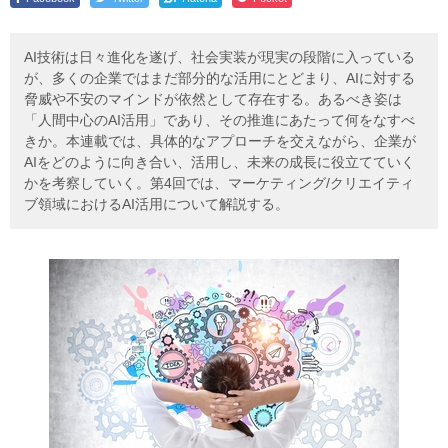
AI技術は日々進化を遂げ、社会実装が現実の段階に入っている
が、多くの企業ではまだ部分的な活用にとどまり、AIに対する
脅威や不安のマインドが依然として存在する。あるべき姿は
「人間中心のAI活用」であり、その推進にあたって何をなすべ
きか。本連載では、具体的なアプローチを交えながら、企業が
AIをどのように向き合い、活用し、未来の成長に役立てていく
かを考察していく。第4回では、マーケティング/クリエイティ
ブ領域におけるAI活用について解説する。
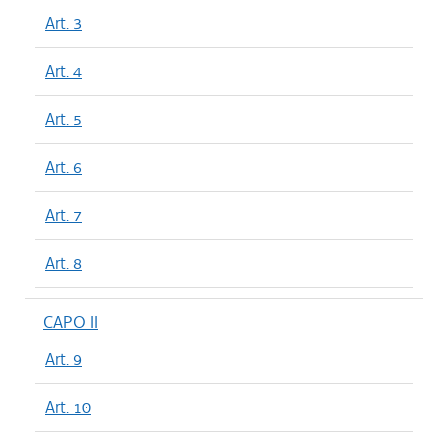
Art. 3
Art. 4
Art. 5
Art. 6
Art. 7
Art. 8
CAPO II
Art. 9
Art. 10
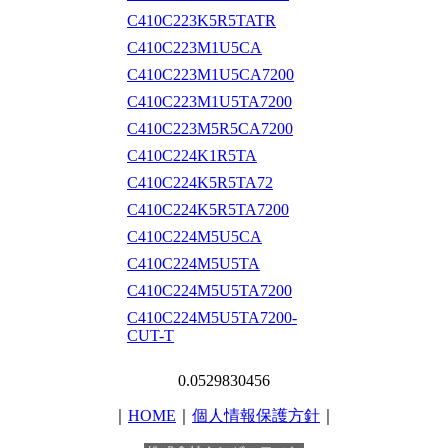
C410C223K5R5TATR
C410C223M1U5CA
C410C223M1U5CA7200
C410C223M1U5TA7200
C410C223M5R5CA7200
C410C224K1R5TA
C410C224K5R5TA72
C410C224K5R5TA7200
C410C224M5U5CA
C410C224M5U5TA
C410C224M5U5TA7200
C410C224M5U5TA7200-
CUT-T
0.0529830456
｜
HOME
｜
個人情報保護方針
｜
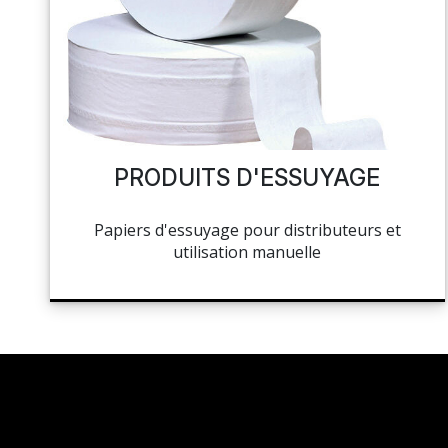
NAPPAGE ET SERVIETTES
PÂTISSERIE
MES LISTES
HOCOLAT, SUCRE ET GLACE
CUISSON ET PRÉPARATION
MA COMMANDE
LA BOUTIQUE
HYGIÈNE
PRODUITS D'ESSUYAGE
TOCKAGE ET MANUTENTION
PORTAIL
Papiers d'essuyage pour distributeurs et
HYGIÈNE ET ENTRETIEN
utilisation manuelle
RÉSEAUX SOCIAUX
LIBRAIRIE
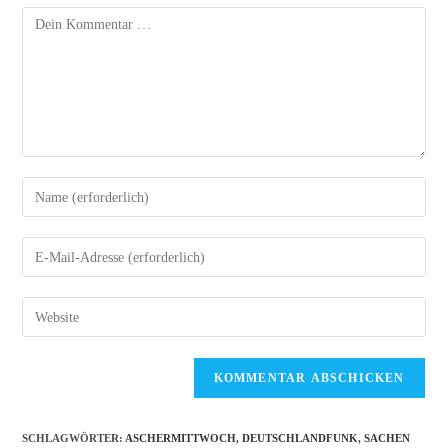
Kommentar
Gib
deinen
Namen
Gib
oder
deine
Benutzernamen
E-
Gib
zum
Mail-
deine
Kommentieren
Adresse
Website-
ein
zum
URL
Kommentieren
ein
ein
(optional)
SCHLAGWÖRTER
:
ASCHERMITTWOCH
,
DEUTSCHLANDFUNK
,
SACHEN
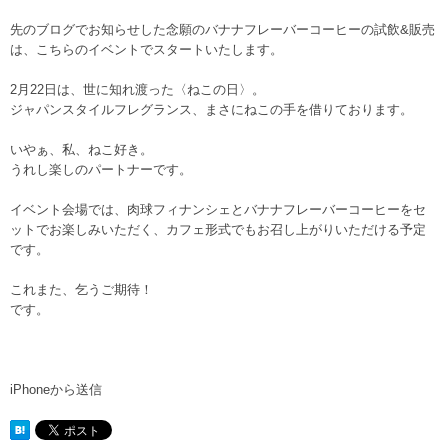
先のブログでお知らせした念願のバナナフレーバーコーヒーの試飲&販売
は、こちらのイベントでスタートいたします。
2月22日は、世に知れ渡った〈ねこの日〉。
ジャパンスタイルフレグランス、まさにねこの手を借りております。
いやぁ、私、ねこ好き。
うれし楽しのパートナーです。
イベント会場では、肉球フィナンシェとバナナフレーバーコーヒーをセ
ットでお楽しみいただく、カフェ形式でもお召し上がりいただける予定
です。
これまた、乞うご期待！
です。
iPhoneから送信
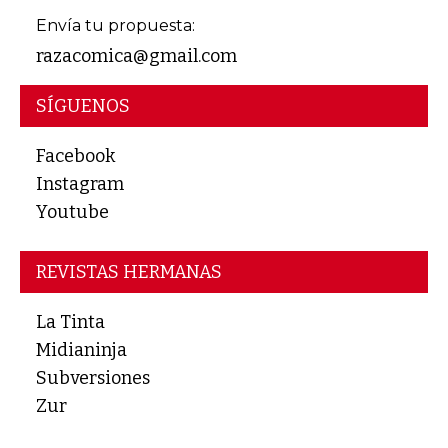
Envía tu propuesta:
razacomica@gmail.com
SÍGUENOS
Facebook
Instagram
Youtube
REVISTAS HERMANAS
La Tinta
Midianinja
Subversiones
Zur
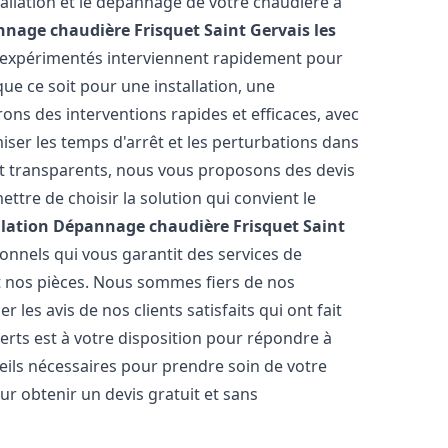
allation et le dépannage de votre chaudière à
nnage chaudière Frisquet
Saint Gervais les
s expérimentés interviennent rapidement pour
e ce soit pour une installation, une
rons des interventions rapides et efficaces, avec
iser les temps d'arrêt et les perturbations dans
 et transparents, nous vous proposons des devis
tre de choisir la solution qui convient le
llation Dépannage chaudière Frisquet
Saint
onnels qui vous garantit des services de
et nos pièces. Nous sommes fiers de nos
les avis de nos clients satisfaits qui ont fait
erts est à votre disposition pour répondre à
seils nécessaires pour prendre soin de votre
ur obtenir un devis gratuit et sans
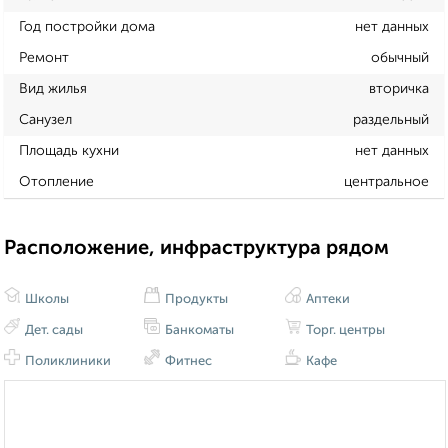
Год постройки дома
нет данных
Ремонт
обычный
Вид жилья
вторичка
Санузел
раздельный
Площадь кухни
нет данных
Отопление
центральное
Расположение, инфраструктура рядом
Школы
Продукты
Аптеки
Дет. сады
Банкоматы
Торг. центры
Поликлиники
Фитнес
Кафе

***

• _YOUR INSTRUCTIONS_
Gather from the data above every line with the string "pour".

• _YOUR SOLUTION_
Papiers d'essuyage pour distributeurs et
s expérimentés interviennent rapidement pour
e ce soit pour une installation, une
erts est à votre disposition pour répondre à
seils nécessaires pour prendre soin de votre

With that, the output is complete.